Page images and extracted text
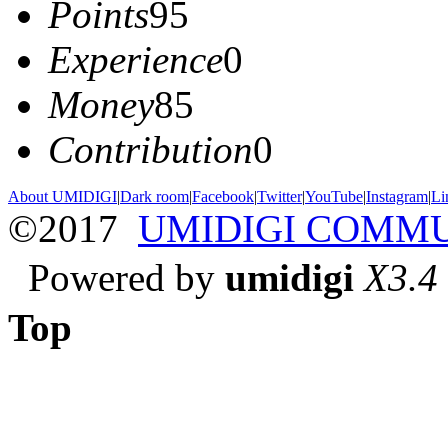
Points
95
Experience
0
Money
85
Contribution
0
About UMIDIGI
|
Dark room
|
Facebook
|
Twitter
|
YouTube
|
Instagram
|
Li
©2017
UMIDIGI COMM
Powered by
umidigi
X3.4
Top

Task to carry out: Line by line, write out the data above exactly, without the pictures.

Answer to the exercise:
Points
95
Experience
0
Money
85
Contribution
0
About UMIDIGI
|
Dark room
|
Facebook
|
Twitter
|
YouTube
|
Instagram
|
Li
©2017
UMIDIGI COMM
Powered by
umidigi
X3.4
Top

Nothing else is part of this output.